2) Role of CPE in Cancer Metastasis
Elucidation of molecules that control cancer cell growth and invasion will greatly facilitate the identification of biomarkers that can predict impending tumor metastasis while providing targets for therapy. Despite the huge repertoire of biomarkers reported to be useful in identifying aggressive tumors and predicting prognosis, for most cancers there is a dearth of reliable markers for predicting future metastasis from biopsies or resected primary tumors. Recently, we identified a new molecule, an alternatively spliced isoform of carboxypeptidase E (CPE-ΔN) that lacks the N-terminus present in the WT CPE. Human tumor cell lines from liver, colon, breast, prostate, colon, head, and neck that are highly metastatic showed higher expression of CPE-ΔN than did matched tumor lines with low metastatic potential. We also demonstrated that CPE-ΔN plays a role in promoting growth and cell invasion in human cancer cells. Overexpression of CPE-ΔN in the low-metastatic human hepatocellular carcinoma (HCC) cells significantly increased cell proliferation and migration by upregulating expression of a metastasis gene. When si-RNA downregulated CPE-ΔN expression in highly metastatic cell lines from breast, prostate, head and neck, colon, and liver, the si-CPE treated cells showed inhibition. In all the tumor lines, suppression of CPE expression led to a 70 to 85 percent inhibition of invasion. In vivo animal studies, mice with the si-scr-HCC-derived tumors developed intrahepatic metastasis and extrahepatic metastasis to the lung while mice inoculated with si-CPE-ΔN-HCC derived tumors had smaller tumors and failed to demonstrate metastasis. Our in vitro and in vivo results demonstrated that CPE-ΔN is a newly discovered mediator of metastasis of several human tumor cells.

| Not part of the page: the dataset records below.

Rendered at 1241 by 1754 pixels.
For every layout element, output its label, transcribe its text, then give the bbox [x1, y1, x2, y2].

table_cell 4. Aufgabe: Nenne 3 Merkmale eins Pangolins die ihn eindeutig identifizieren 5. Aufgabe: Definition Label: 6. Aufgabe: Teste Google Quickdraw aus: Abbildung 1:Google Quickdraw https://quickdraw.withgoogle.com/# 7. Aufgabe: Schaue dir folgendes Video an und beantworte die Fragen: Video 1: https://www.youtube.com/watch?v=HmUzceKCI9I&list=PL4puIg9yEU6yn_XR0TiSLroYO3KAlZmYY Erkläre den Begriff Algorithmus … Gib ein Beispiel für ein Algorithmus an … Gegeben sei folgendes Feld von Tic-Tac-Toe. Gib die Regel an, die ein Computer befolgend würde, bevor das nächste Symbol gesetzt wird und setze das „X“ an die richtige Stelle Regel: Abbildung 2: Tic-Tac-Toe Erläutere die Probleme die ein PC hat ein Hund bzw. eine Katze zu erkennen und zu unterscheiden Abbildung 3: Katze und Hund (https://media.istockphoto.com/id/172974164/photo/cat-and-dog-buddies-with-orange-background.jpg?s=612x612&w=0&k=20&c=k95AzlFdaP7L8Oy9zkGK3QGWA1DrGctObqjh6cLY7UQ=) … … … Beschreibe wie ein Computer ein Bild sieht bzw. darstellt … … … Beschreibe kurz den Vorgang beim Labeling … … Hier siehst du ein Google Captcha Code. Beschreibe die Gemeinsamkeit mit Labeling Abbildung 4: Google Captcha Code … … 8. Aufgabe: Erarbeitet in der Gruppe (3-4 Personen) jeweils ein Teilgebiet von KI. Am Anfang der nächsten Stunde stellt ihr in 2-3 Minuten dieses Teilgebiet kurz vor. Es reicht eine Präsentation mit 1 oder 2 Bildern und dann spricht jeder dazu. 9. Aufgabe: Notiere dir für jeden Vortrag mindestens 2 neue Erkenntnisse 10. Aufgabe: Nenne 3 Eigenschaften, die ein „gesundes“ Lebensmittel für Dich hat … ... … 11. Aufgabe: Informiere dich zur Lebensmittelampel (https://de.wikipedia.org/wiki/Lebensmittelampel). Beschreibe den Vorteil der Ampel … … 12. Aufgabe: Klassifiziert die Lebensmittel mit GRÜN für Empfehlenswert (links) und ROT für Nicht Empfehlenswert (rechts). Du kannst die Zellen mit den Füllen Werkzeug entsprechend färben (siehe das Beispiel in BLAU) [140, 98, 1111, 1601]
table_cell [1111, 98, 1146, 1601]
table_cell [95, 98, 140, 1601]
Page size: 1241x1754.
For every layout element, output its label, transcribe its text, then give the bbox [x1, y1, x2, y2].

To determine if CPE-ΔN is a useful biomarker for predicting recurrence and metastasis, we analyzed two retrospective cohorts of patients in blinded studies. Using quantitative RT-PCR and Western blots, we measured CPE-ΔN mRNA and protein levels in primary tumors from HCC and colon cancer patients. RT-PCR verified that only CPE-ΔN mRNA but not WT CPE mRNA was expressed in primary HCC or colonic tumors. Using qRT-PCR, we compared CPE-ΔN mRNA in the primary tumor (T) with that in surrounding non-tumor (N) tissue and determined the ratio (T/N). In 89.8 percent of HCC patients who were disease-free one year after surgery, their CPE-ΔN mRNA ratio was less than or equal to 2, whereas 92 percent of patients with extra- or intrahepatic metastasis/recurrence exhibited a T/N ratio greater than 2. Thus, CPE-ΔN is potentially a powerful prognostic biomarker for predicting future metastasis.